_LISTED RECORDS:_
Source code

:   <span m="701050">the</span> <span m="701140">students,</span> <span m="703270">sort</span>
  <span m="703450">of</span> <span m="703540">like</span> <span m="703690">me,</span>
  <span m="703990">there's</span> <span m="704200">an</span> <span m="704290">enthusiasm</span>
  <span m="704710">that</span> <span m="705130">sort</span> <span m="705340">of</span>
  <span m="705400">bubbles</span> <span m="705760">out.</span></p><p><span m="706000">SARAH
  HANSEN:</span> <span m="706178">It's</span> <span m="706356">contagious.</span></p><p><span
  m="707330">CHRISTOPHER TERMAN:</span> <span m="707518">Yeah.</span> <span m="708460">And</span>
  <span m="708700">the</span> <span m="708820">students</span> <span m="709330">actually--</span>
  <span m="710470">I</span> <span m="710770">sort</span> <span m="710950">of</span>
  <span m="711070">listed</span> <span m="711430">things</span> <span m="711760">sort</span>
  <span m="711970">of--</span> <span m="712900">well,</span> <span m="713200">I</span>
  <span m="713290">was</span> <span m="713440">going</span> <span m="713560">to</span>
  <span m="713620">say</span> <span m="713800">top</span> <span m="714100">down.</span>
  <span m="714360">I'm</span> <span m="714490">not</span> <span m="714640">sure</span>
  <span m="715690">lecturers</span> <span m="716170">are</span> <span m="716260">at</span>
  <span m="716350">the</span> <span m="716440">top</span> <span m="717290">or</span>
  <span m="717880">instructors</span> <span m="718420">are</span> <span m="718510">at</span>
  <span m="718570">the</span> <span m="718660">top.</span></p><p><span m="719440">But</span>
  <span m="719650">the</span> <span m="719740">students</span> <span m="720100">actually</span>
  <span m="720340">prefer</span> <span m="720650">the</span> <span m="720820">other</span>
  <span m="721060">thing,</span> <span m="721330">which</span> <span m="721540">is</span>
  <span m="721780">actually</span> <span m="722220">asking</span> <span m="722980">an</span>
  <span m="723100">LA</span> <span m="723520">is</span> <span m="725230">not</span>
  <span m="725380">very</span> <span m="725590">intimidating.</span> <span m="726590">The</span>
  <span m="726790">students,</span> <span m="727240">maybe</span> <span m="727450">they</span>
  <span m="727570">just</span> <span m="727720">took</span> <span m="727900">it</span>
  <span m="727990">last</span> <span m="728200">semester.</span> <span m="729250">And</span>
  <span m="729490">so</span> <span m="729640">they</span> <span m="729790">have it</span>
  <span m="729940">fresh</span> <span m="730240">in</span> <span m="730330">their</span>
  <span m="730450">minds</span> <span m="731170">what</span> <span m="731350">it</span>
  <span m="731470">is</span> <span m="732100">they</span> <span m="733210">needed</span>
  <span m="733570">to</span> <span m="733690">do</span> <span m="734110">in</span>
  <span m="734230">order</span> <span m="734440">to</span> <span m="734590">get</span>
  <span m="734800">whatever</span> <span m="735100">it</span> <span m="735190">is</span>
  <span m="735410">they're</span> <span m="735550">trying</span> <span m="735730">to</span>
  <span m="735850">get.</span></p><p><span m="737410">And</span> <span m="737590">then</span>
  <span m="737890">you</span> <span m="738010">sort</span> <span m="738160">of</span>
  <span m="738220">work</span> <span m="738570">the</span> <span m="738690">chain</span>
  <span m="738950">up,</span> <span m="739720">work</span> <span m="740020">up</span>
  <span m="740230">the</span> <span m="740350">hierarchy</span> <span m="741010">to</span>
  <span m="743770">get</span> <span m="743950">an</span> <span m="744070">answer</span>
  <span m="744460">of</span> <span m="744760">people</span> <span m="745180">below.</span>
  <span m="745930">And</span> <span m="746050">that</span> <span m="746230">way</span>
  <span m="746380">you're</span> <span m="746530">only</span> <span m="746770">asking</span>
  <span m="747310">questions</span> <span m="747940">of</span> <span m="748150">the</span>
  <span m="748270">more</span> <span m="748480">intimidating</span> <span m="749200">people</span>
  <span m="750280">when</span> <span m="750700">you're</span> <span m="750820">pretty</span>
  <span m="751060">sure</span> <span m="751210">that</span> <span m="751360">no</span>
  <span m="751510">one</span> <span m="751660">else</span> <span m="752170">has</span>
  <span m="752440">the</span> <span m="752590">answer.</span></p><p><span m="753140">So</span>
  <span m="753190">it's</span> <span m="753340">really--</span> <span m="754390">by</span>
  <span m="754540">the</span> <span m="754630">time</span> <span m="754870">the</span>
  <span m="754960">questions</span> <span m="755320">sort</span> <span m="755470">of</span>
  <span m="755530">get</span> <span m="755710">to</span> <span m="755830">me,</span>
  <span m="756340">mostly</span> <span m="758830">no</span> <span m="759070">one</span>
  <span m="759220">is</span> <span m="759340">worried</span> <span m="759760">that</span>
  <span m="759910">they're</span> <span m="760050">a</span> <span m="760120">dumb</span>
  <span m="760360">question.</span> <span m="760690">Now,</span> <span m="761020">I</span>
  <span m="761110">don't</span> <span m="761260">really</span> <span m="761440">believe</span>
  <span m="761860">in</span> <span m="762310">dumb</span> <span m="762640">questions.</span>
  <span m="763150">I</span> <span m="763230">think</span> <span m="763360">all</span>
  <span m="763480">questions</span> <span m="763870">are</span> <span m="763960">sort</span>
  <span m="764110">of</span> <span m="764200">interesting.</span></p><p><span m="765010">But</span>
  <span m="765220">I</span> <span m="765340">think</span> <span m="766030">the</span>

_JOB ITEM:_ Write the whole of the data out again exactly as it stands.

_EXERCISE SOLUTION:_
Source code

:   <span m="701050">the</span> <span m="701140">students,</span> <span m="703270">sort</span>
  <span m="703450">of</span> <span m="703540">like</span> <span m="703690">me,</span>
  <span m="703990">there's</span> <span m="704200">an</span> <span m="704290">enthusiasm</span>
  <span m="704710">that</span> <span m="705130">sort</span> <span m="705340">of</span>
  <span m="705400">bubbles</span> <span m="705760">out.</span></p><p><span m="706000">SARAH
  HANSEN:</span> <span m="706178">It's</span> <span m="706356">contagious.</span></p><p><span
  m="707330">CHRISTOPHER TERMAN:</span> <span m="707518">Yeah.</span> <span m="708460">And</span>
  <span m="708700">the</span> <span m="708820">students</span> <span m="709330">actually--</span>
  <span m="710470">I</span> <span m="710770">sort</span> <span m="710950">of</span>
  <span m="711070">listed</span> <span m="711430">things</span> <span m="711760">sort</span>
  <span m="711970">of--</span> <span m="712900">well,</span> <span m="713200">I</span>
  <span m="713290">was</span> <span m="713440">going</span> <span m="713560">to</span>
  <span m="713620">say</span> <span m="713800">top</span> <span m="714100">down.</span>
  <span m="714360">I'm</span> <span m="714490">not</span> <span m="714640">sure</span>
  <span m="715690">lecturers</span> <span m="716170">are</span> <span m="716260">at</span>
  <span m="716350">the</span> <span m="716440">top</span> <span m="717290">or</span>
  <span m="717880">instructors</span> <span m="718420">are</span> <span m="718510">at</span>
  <span m="718570">the</span> <span m="718660">top.</span></p><p><span m="719440">But</span>
  <span m="719650">the</span> <span m="719740">students</span> <span m="720100">actually</span>
  <span m="720340">prefer</span> <span m="720650">the</span> <span m="720820">other</span>
  <span m="721060">thing,</span> <span m="721330">which</span> <span m="721540">is</span>
  <span m="721780">actually</span> <span m="722220">asking</span> <span m="722980">an</span>
  <span m="723100">LA</span> <span m="723520">is</span> <span m="725230">not</span>
  <span m="725380">very</span> <span m="725590">intimidating.</span> <span m="726590">The</span>
  <span m="726790">students,</span> <span m="727240">maybe</span> <span m="727450">they</span>
  <span m="727570">just</span> <span m="727720">took</span> <span m="727900">it</span>
  <span m="727990">last</span> <span m="728200">semester.</span> <span m="729250">And</span>
  <span m="729490">so</span> <span m="729640">they</span> <span m="729790">have it</span>
  <span m="729940">fresh</span> <span m="730240">in</span> <span m="730330">their</span>
  <span m="730450">minds</span> <span m="731170">what</span> <span m="731350">it</span>
  <span m="731470">is</span> <span m="732100">they</span> <span m="733210">needed</span>
  <span m="733570">to</span> <span m="733690">do</span> <span m="734110">in</span>
  <span m="734230">order</span> <span m="734440">to</span> <span m="734590">get</span>
  <span m="734800">whatever</span> <span m="735100">it</span> <span m="735190">is</span>
  <span m="735410">they're</span> <span m="735550">trying</span> <span m="735730">to</span>
  <span m="735850">get.</span></p><p><span m="737410">And</span> <span m="737590">then</span>
  <span m="737890">you</span> <span m="738010">sort</span> <span m="738160">of</span>
  <span m="738220">work</span> <span m="738570">the</span> <span m="738690">chain</span>
  <span m="738950">up,</span> <span m="739720">work</span> <span m="740020">up</span>
  <span m="740230">the</span> <span m="740350">hierarchy</span> <span m="741010">to</span>
  <span m="743770">get</span> <span m="743950">an</span> <span m="744070">answer</span>
  <span m="744460">of</span> <span m="744760">people</span> <span m="745180">below.</span>
  <span m="745930">And</span> <span m="746050">that</span> <span m="746230">way</span>
  <span m="746380">you're</span> <span m="746530">only</span> <span m="746770">asking</span>
  <span m="747310">questions</span> <span m="747940">of</span> <span m="748150">the</span>
  <span m="748270">more</span> <span m="748480">intimidating</span> <span m="749200">people</span>
  <span m="750280">when</span> <span m="750700">you're</span> <span m="750820">pretty</span>
  <span m="751060">sure</span> <span m="751210">that</span> <span m="751360">no</span>
  <span m="751510">one</span> <span m="751660">else</span> <span m="752170">has</span>
  <span m="752440">the</span> <span m="752590">answer.</span></p><p><span m="753140">So</span>
  <span m="753190">it's</span> <span m="753340">really--</span> <span m="754390">by</span>
  <span m="754540">the</span> <span m="754630">time</span> <span m="754870">the</span>
  <span m="754960">questions</span> <span m="755320">sort</span> <span m="755470">of</span>
  <span m="755530">get</span> <span m="755710">to</span> <span m="755830">me,</span>
  <span m="756340">mostly</span> <span m="758830">no</span> <span m="759070">one</span>
  <span m="759220">is</span> <span m="759340">worried</span> <span m="759760">that</span>
  <span m="759910">they're</span> <span m="760050">a</span> <span m="760120">dumb</span>
  <span m="760360">question.</span> <span m="760690">Now,</span> <span m="761020">I</span>
  <span m="761110">don't</span> <span m="761260">really</span> <span m="761440">believe</span>
  <span m="761860">in</span> <span m="762310">dumb</span> <span m="762640">questions.</span>
  <span m="763150">I</span> <span m="763230">think</span> <span m="763360">all</span>
  <span m="763480">questions</span> <span m="763870">are</span> <span m="763960">sort</span>
  <span m="764110">of</span> <span m="764200">interesting.</span></p><p><span m="765010">But</span>
  <span m="765220">I</span> <span m="765340">think</span> <span m="766030">the</span>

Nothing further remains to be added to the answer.